> **WHAT YOU WILL DO**:
Repeat the entries exactly, keeping every line as it is.

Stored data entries
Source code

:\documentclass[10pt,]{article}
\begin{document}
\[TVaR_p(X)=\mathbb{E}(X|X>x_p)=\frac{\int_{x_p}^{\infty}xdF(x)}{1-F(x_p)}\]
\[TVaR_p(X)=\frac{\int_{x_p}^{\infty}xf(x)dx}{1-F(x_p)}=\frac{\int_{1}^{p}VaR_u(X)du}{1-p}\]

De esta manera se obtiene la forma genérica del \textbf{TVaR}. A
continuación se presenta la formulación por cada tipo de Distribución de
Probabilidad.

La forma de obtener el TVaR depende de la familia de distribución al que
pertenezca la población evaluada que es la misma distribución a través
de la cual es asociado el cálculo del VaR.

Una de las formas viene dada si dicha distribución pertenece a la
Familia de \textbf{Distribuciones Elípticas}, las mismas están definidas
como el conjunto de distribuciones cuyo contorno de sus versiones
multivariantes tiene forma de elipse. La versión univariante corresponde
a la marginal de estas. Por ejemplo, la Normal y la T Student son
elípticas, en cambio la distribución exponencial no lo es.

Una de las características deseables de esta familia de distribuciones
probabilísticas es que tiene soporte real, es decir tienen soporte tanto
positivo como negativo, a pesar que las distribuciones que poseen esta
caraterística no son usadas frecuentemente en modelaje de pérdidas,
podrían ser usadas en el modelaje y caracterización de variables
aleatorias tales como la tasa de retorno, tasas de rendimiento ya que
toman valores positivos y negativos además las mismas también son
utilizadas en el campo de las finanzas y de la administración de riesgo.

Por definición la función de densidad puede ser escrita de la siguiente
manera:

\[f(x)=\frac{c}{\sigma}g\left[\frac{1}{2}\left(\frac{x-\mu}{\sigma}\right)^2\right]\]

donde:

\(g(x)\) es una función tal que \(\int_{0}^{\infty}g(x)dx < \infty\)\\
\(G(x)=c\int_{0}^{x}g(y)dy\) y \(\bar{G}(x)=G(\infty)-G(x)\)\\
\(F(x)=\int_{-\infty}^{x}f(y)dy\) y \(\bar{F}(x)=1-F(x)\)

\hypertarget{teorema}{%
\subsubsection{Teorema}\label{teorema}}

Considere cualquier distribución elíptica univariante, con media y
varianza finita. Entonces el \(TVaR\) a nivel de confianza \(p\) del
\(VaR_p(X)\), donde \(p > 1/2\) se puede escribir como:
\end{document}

> **SOLVED EXERCISE**:
Source code

:\documentclass[10pt,]{article}
\begin{document}
\[TVaR_p(X)=\mathbb{E}(X|X>x_p)=\frac{\int_{x_p}^{\infty}xdF(x)}{1-F(x_p)}\]
\[TVaR_p(X)=\frac{\int_{x_p}^{\infty}xf(x)dx}{1-F(x_p)}=\frac{\int_{1}^{p}VaR_u(X)du}{1-p}\]

De esta manera se obtiene la forma genérica del \textbf{TVaR}. A
continuación se presenta la formulación por cada tipo de Distribución de
Probabilidad.

La forma de obtener el TVaR depende de la familia de distribución al que
pertenezca la población evaluada que es la misma distribución a través
de la cual es asociado el cálculo del VaR.

Una de las formas viene dada si dicha distribución pertenece a la
Familia de \textbf{Distribuciones Elípticas}, las mismas están definidas
como el conjunto de distribuciones cuyo contorno de sus versiones
multivariantes tiene forma de elipse. La versión univariante corresponde
a la marginal de estas. Por ejemplo, la Normal y la T Student son
elípticas, en cambio la distribución exponencial no lo es.

Una de las características deseables de esta familia de distribuciones
probabilísticas es que tiene soporte real, es decir tienen soporte tanto
positivo como negativo, a pesar que las distribuciones que poseen esta
caraterística no son usadas frecuentemente en modelaje de pérdidas,
podrían ser usadas en el modelaje y caracterización de variables
aleatorias tales como la tasa de retorno, tasas de rendimiento ya que
toman valores positivos y negativos además las mismas también son
utilizadas en el campo de las finanzas y de la administración de riesgo.

Por definición la función de densidad puede ser escrita de la siguiente
manera:

\[f(x)=\frac{c}{\sigma}g\left[\frac{1}{2}\left(\frac{x-\mu}{\sigma}\right)^2\right]\]

donde:

\(g(x)\) es una función tal que \(\int_{0}^{\infty}g(x)dx < \infty\)\\
\(G(x)=c\int_{0}^{x}g(y)dy\) y \(\bar{G}(x)=G(\infty)-G(x)\)\\
\(F(x)=\int_{-\infty}^{x}f(y)dy\) y \(\bar{F}(x)=1-F(x)\)

\hypertarget{teorema}{%
\subsubsection{Teorema}\label{teorema}}

Considere cualquier distribución elíptica univariante, con media y
varianza finita. Entonces el \(TVaR\) a nivel de confianza \(p\) del
\(VaR_p(X)\), donde \(p > 1/2\) se puede escribir como:
\end{document}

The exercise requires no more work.